(Beginning of Given data)
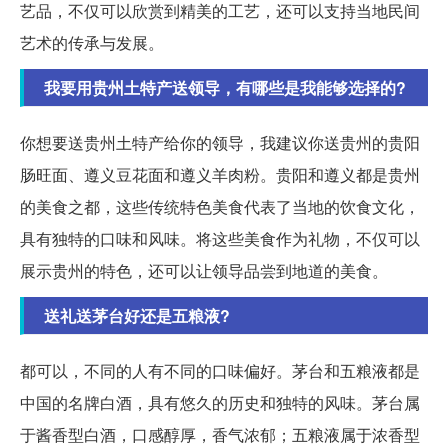
艺品，不仅可以欣赏到精美的工艺，还可以支持当地民间
艺术的传承与发展。
我要用贵州土特产送领导，有哪些是我能够选择的?
你想要送贵州土特产给你的领导，我建议你送贵州的贵阳
肠旺面、遵义豆花面和遵义羊肉粉。贵阳和遵义都是贵州
的美食之都，这些传统特色美食代表了当地的饮食文化，
具有独特的口味和风味。将这些美食作为礼物，不仅可以
展示贵州的特色，还可以让领导品尝到地道的美食。
送礼送茅台好还是五粮液?
都可以，不同的人有不同的口味偏好。茅台和五粮液都是
中国的名牌白酒，具有悠久的历史和独特的风味。茅台属
于酱香型白酒，口感醇厚，香气浓郁；五粮液属于浓香型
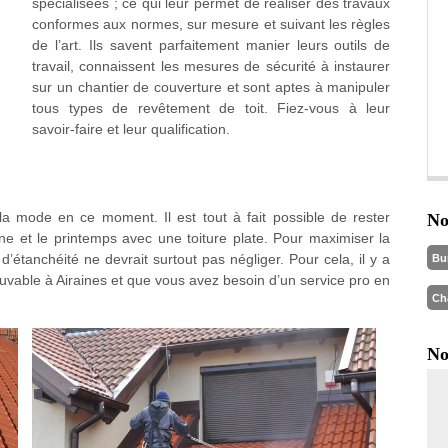
spécialisées ; ce qui leur permet de réaliser des travaux
conformes aux normes, sur mesure et suivant les règles
de l’art. Ils savent parfaitement manier leurs outils de
travail, connaissent les mesures de sécurité à instaurer
sur un chantier de couverture et sont aptes à manipuler
tous types de revêtement de toit. Fiez-vous à leur
savoir-faire et leur qualification.
 la mode en ce moment. Il est tout à fait possible de rester
No
omne et le printemps avec une toiture plate. Pour maximiser la
 d’étanchéité ne devrait surtout pas négliger. Pour cela, il y a
Bu
trouvable à Airaines et que vous avez besoin d’un service pro en
Ch
No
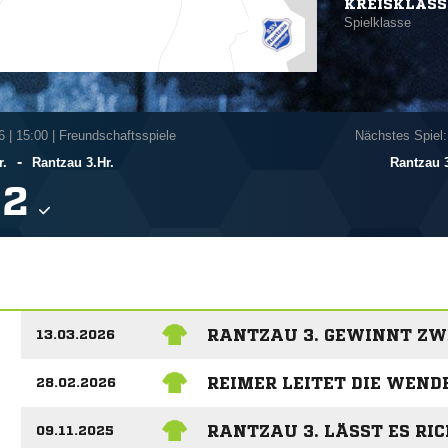
KREISKLASS
Spielklasse
6
|
15:00 | Freundschaftsspiele
Nächstes Spiel:
-
r.
Rantzau 3.Hr.
Rantzau 3

RANTZAU 3. GEWINNT ZW
13.03.2026
REIMER LEITET DIE WENDE
28.02.2026
RANTZAU 3. LÄSST ES RI
09.11.2025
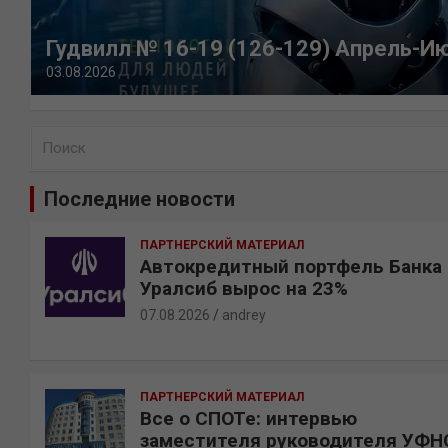
Гудвилл № 16-19 (126-129) Апрель-И
03.08.2026
П
о
и
Последние новости
с
к
ПАРТНЕРСКИЙ МАТЕРИАЛ
Автокредитный портфель Банка
Уралсиб вырос на 23%
07.08.2026
andrey
ПАРТНЕРСКИЙ МАТЕРИАЛ
Все о СПОТе: интервью
заместителя руководителя УФН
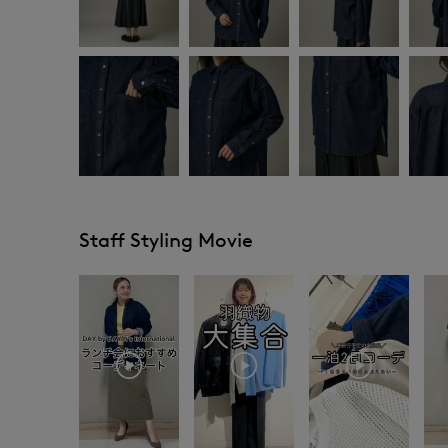
Staff Styling Movie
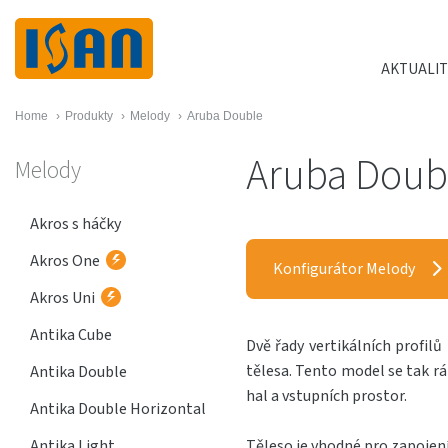
AKTUALIT
Home
›
Produkty
›
Melody
›
Aruba Double
Aruba Doub
Melody
Akros s háčky
Akros One
Konfigurátor Melody
Akros Uni
Antika Cube
Dvě řady vertikálních profil
tělesa. Tento model se tak 
Antika Double
hal a vstupních prostor.
Antika Double Horizontal
Antika Light
Těleso je vhodné pro zapojen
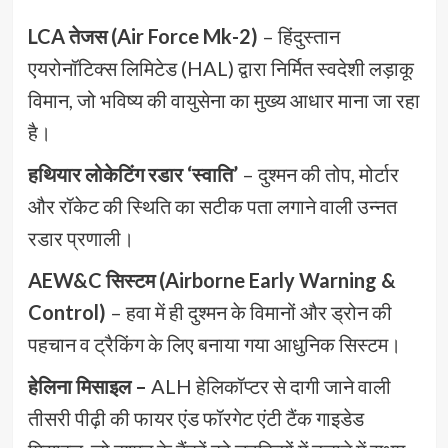
LCA तेजस (Air Force Mk-2)
– हिंदुस्तान
एयरोनॉटिक्स लिमिटेड (HAL) द्वारा निर्मित स्वदेशी लड़ाकू
विमान, जो भविष्य की वायुसेना का मुख्य आधार माना जा रहा
है।
हथियार लोकेटिंग रडार ‘स्वाति’
– दुश्मन की तोप, मोर्टार
और रॉकेट की स्थिति का सटीक पता लगाने वाली उन्नत
रडार प्रणाली।
AEW&C सिस्टम (Airborne Early Warning &
Control)
– हवा में ही दुश्मन के विमानों और ड्रोन की
पहचान व ट्रैकिंग के लिए बनाया गया आधुनिक सिस्टम।
हेलिना मिसाइल –
ALH हेलिकॉप्टर से दागी जाने वाली
तीसरी पीढ़ी की फायर एंड फॉरगेट एंटी टैंक गाइडेड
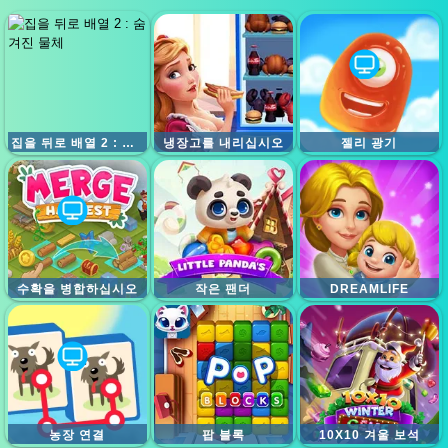
집을 뒤로 배열 2 : 숨겨진 물체
냉장고를 내리십시오
젤리 광기
수확을 병합하십시오
작은 팬더
DREAMLIFE
농장 연결
팝 블록
10X10 겨울 보석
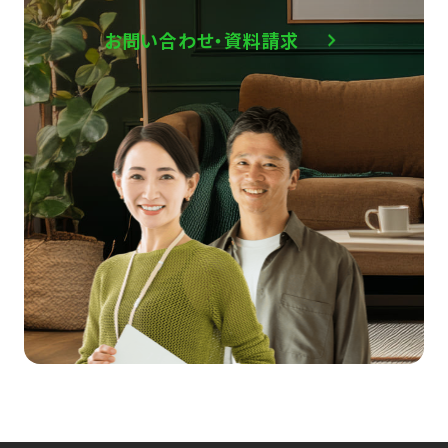
お問い合わせ・資料請求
(End of Given data)
> **Job**
Reproduce the text of all the data above line for line, leaving out the pictures.

> **Answer box**
艺品，不仅可以欣赏到精美的工艺，还可以支持当地民间
艺术的传承与发展。
我要用贵州土特产送领导，有哪些是我能够选择的?
你想要送贵州土特产给你的领导，我建议你送贵州的贵阳
肠旺面、遵义豆花面和遵义羊肉粉。贵阳和遵义都是贵州
的美食之都，这些传统特色美食代表了当地的饮食文化，
具有独特的口味和风味。将这些美食作为礼物，不仅可以
展示贵州的特色，还可以让领导品尝到地道的美食。
送礼送茅台好还是五粮液?
都可以，不同的人有不同的口味偏好。茅台和五粮液都是
中国的名牌白酒，具有悠久的历史和独特的风味。茅台属
于酱香型白酒，口感醇厚，香气浓郁；五粮液属于浓香型
spécialisées ; ce qui leur permet de réaliser des travaux
conformes aux normes, sur mesure et suivant les règles
de l’art. Ils savent parfaitement manier leurs outils de
travail, connaissent les mesures de sécurité à instaurer
sur un chantier de couverture et sont aptes à manipuler
tous types de revêtement de toit. Fiez-vous à leur
savoir-faire et leur qualification.
 la mode en ce moment. Il est tout à fait possible de rester
No
omne et le printemps avec une toiture plate. Pour maximiser la
 d’étanchéité ne devrait surtout pas négliger. Pour cela, il y a
Bu
trouvable à Airaines et que vous avez besoin d’un service pro en
Ch
No
KREISKLASS
Spielklasse
6
|
15:00 | Freundschaftsspiele
Nächstes Spiel:
-
r.
Rantzau 3.Hr.
Rantzau 3

RANTZAU 3. GEWINNT ZW
13.03.2026
REIMER LEITET DIE WENDE
28.02.2026
RANTZAU 3. LÄSST ES RI
09.11.2025
Гудвилл № 16-19 (126-129) Апрель-И
03.08.2026
П
о
и
Последние новости
с
к
ПАРТНЕРСКИЙ МАТЕРИАЛ
Автокредитный портфель Банка
Уралсиб вырос на 23%
07.08.2026
andrey
ПАРТНЕРСКИЙ МАТЕРИАЛ
Все о СПОТе: интервью
заместителя руководителя УФН
Staff Styling Movie
AKTUALIT
Home
›
Produkty
›
Melody
›
Aruba Double
Aruba Doub
Melody
Akros s háčky
Akros One
Konfigurátor Melody
Akros Uni
Antika Cube
Dvě řady vertikálních profil
tělesa. Tento model se tak 
Antika Double
hal a vstupních prostor.
Antika Double Horizontal
Antika Light
Těleso je vhodné pro zapojen
LCA तेजस (Air Force Mk-2)
– हिंदुस्तान
एयरोनॉटिक्स लिमिटेड (HAL) द्वारा निर्मित स्वदेशी लड़ाकू
विमान, जो भविष्य की वायुसेना का मुख्य आधार माना जा रहा
है।
हथियार लोकेटिंग रडार ‘स्वाति’
– दुश्मन की तोप, मोर्टार
और रॉकेट की स्थिति का सटीक पता लगाने वाली उन्नत
रडार प्रणाली।
AEW&C सिस्टम (Airborne Early Warning &
Control)
– हवा में ही दुश्मन के विमानों और ड्रोन की
पहचान व ट्रैकिंग के लिए बनाया गया आधुनिक सिस्टम।
हेलिना मिसाइल –
ALH हेलिकॉप्टर से दागी जाने वाली
तीसरी पीढ़ी की फायर एंड फॉरगेट एंटी टैंक गाइडेड
집을 뒤로 배열 2 : 숨겨진 물체
냉장고를 내리십시오
젤리 광기
수확을 병합하십시오
작은 팬더
DREAMLIFE
농장 연결
팝 블록
10X10 겨울 보석
お問い合わせ・資料請求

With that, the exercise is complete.